Mais puisque l’apparence des bois a aussi son importance, que se passe-t-il si ces vocalisations automnales se produisent lors d’une journée de neige, en l’absence de visibilité? « Nous ignorons encore ce qui plait vraiment aux femelles, ce qui arriverait si elles ne voient pas les mâles. C’est ce qui nous reste à vérifier pour compléter l’étude », précise le Pr Weladji.
Les critères d’attrait des vocalisations seront analysés lors d’une expérience de présonorisation, où des haut-parleurs diffuseront les cris dans divers endroits. Une telle étude visera à vérifier la réception de ces bramements chez les femelles en observant vers lesquels elles se retournent.
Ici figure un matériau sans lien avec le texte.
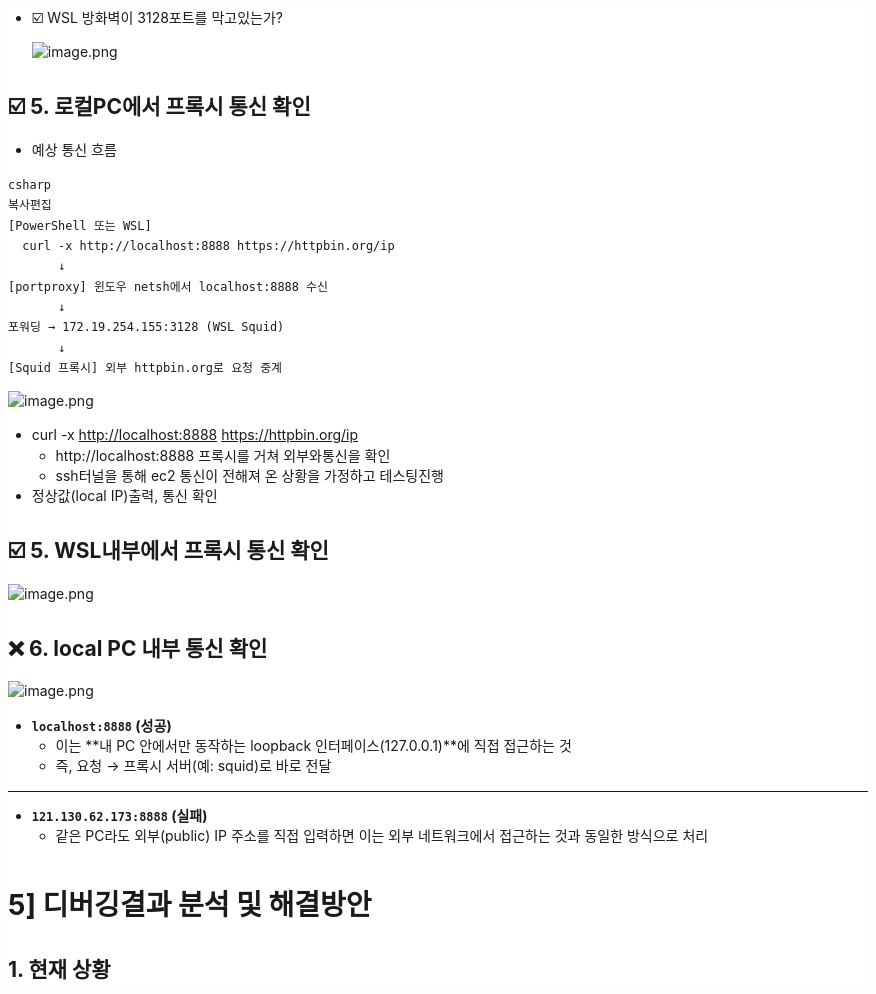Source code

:- ☑️ WSL 방화벽이 3128포트를 막고있는가?
    
    ![image.png](attachment:489748cb-f2ef-42b9-9a16-32c0b38e5aed:image.png)
    

## ☑️ 5.  로컬PC에서 프록시 통신 확인

- 예상 통신 흐름

```
csharp
복사편집
[PowerShell 또는 WSL]
  curl -x http://localhost:8888 https://httpbin.org/ip
       ↓
[portproxy] 윈도우 netsh에서 localhost:8888 수신
       ↓
포워딩 → 172.19.254.155:3128 (WSL Squid)
       ↓
[Squid 프록시] 외부 httpbin.org로 요청 중계

```

![image.png](attachment:d705238f-42ee-4157-9244-7cc10754a469:image.png)

- curl -x [http://localhost:8888](http://localhost:8888/) https://httpbin.org/ip
    - http://localhost:8888 프록시를 거쳐 외부와통신을 확인
    - ssh터널을 통해 ec2 통신이 전해져 온 상황을 가정하고 테스팅진행
- 정상값(local IP)출력, 통신 확인

## ☑️ 5.  WSL내부에서 프록시 통신 확인

![image.png](attachment:b1876252-bc7e-460d-8f32-d76f63587cd4:image.png)

## ❌ 6.  local PC 내부 통신 확인

![image.png](attachment:fb9a1a4c-eb90-4f65-bb8a-12826c3c196e:image.png)

- **`localhost:8888` (성공)**
    - 이는 **내 PC 안에서만 동작하는 loopback 인터페이스(127.0.0.1)**에 직접 접근하는 것
    - 즉, 요청 → 프록시 서버(예: squid)로 바로 전달

---

- **`121.130.62.173:8888` (실패)**
    - 같은 PC라도 외부(public) IP 주소를 직접 입력하면
    이는 외부 네트워크에서 접근하는 것과 동일한 방식으로 처리

# 5] 디버깅결과 분석 및 해결방안

## 1.  **현재 상황**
Les femelles sont en chaleur deux fois par année, en octobre, à deux semaines d’intervalle. « Ce sont donc deux ovulations, deux chances par année d’avoir une portée. Ce sont elles qui vont décider. Chez les grands mammifères, si les mâles donnent le spectacle avec les combats, ce sont les femelles qui choisissent les reproducteurs.
Le Pr Weladji mentionne qu’il faut s’intéresser à ce que les femelles font par rapport aux comportements des mâles « car souvent, elles décident de changer de harde, une sorte de « magasinage » de leur reproducteur. Et même si le mâle dominant tente de les monter, elles peuvent refuser ses avances en glissant leur corps en avant ou de côté, pour éviter la pénétration. »
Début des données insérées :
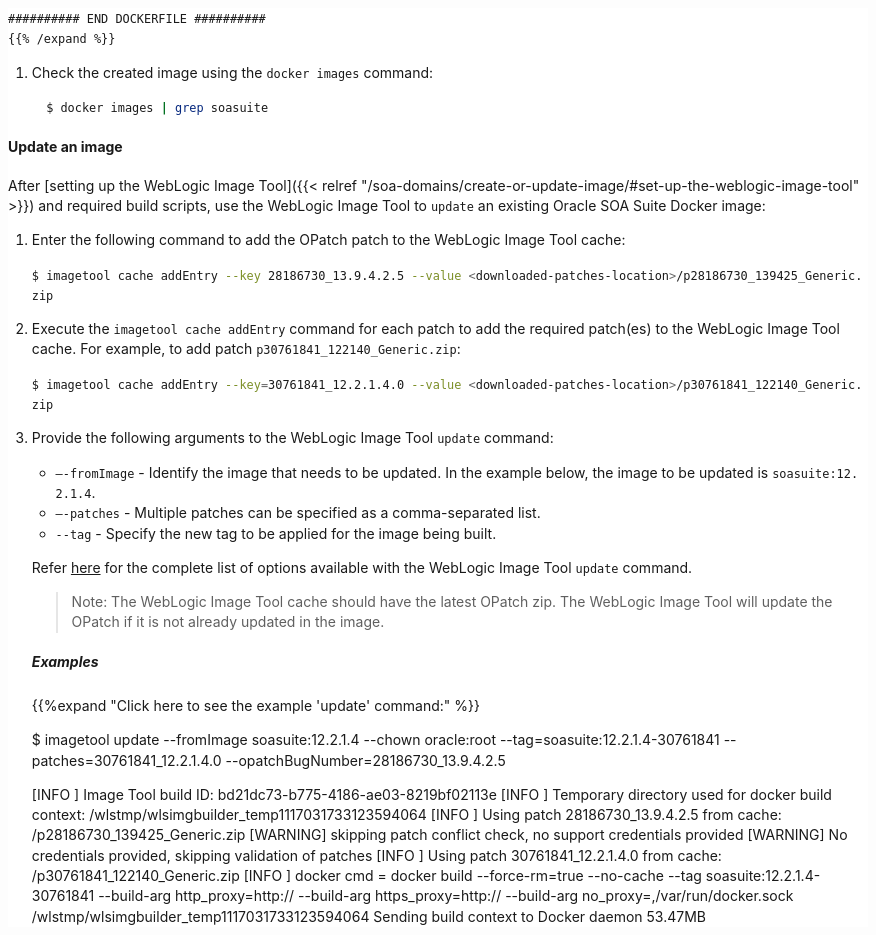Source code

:     ########## END DOCKERFILE ##########
    {{% /expand %}}

1. Check the created image using the `docker images` command:

    ```bash
      $ docker images | grep soasuite
    ```

#### Update an image

After [setting up the WebLogic Image Tool]({{< relref "/soa-domains/create-or-update-image/#set-up-the-weblogic-image-tool" >}}) and required build scripts, use the WebLogic Image Tool to `update` an existing Oracle SOA Suite Docker image:

1. Enter the following command to add the OPatch patch to the WebLogic Image Tool cache:

   ```bash
   $ imagetool cache addEntry --key 28186730_13.9.4.2.5 --value <downloaded-patches-location>/p28186730_139425_Generic.zip
   ```
1. Execute the `imagetool cache addEntry` command for each patch to add the required patch(es) to the WebLogic Image Tool cache. For example, to add patch `p30761841_122140_Generic.zip`:

    ```bash wrap
    $ imagetool cache addEntry --key=30761841_12.2.1.4.0 --value <downloaded-patches-location>/p30761841_122140_Generic.zip
    ```
1. Provide the following arguments to the WebLogic Image Tool `update` command:

    * `–-fromImage` - Identify the image that needs to be updated. In the example below, the image to be updated is `soasuite:12.2.1.4`.
    * `–-patches` - Multiple patches can be specified as a comma-separated list.
    * `--tag` - Specify the new tag to be applied for the image being built.

    Refer [here](https://oracle.github.io/weblogic-image-tool/userguide/tools/update-image/) for the complete list of options available with the WebLogic Image Tool `update` command.

    > Note: The WebLogic Image Tool cache should have the latest OPatch zip. The WebLogic Image Tool will update the OPatch if it is not already updated in the image.

    ##### Examples

    {{%expand "Click here to see the example 'update' command:" %}}


    $ imagetool update --fromImage soasuite:12.2.1.4 --chown oracle:root --tag=soasuite:12.2.1.4-30761841 --patches=30761841_12.2.1.4.0 --opatchBugNumber=28186730_13.9.4.2.5

      [INFO   ] Image Tool build ID: bd21dc73-b775-4186-ae03-8219bf02113e
      [INFO   ] Temporary directory used for docker build context: <work-directory>/wlstmp/wlsimgbuilder_temp1117031733123594064
      [INFO   ] Using patch 28186730_13.9.4.2.5 from cache: <downloaded-patches-location>/p28186730_139425_Generic.zip
      [WARNING] skipping patch conflict check, no support credentials provided
      [WARNING] No credentials provided, skipping validation of patches
      [INFO   ] Using patch 30761841_12.2.1.4.0 from cache: <downloaded-patches-location>/p30761841_122140_Generic.zip
      [INFO   ] docker cmd = docker build --force-rm=true --no-cache --tag soasuite:12.2.1.4-30761841 --build-arg http_proxy=http://<YOUR-COMPANY-PROXY> --build-arg https_proxy=http://<YOUR-COMPANY-PROXY> --build-arg no_proxy=<IP addresses and Domain address for no_proxy>,/var/run/docker.sock <work-directory>/wlstmp/wlsimgbuilder_temp1117031733123594064
      Sending build context to Docker daemon  53.47MB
Une étude bien menée, mais un faible échantillon
Le biologiste Martin-Hugues St-Laurent, qui n’a pas participé à cette étude, commente que ce type de recherche est rarement tenté. Pour le professeur titulaire en écologie animale au Centre d’étude de la forêt et au Centre d’études nordiques de l’UQAR, « il est tout à fait plausible que ces vocalises diffèrent entre individus et entre les sexes et classes d’âge, voire même selon la condition physique. Sur ce point, c’est intéressant de voir les auteurs tenter le coup », note-t-il.
Une étude récente de chercheurs canadiens et américains sur les vocalisations des femelles écureuils lui paraît tout aussi intéressante.
L’expert remarque toutefois le nombre de mâles peu élevé dans l’étude sur les rennes —seulement dix— avec un gradient d’âge étroit, soit 2,5 et 5,5 ans, alors que l’espérance de vie de ces individus est de 15 à 20 ans. « J’aurais aussi aimé voir le gradient de poids des individus, car l’absence d’effet peut être lié à une faible variabilité de ces mesures. »
Le Pr St-Laurent relève aussi le faible nombre de grognements (« grunts ») enregistrés: seulement 75, pour 10 individus, « c’est peu par individu », selon lui. « La puissance statistique est très faible, et il est probable que seuls les effets TRÈS forts soient mis en évidence ».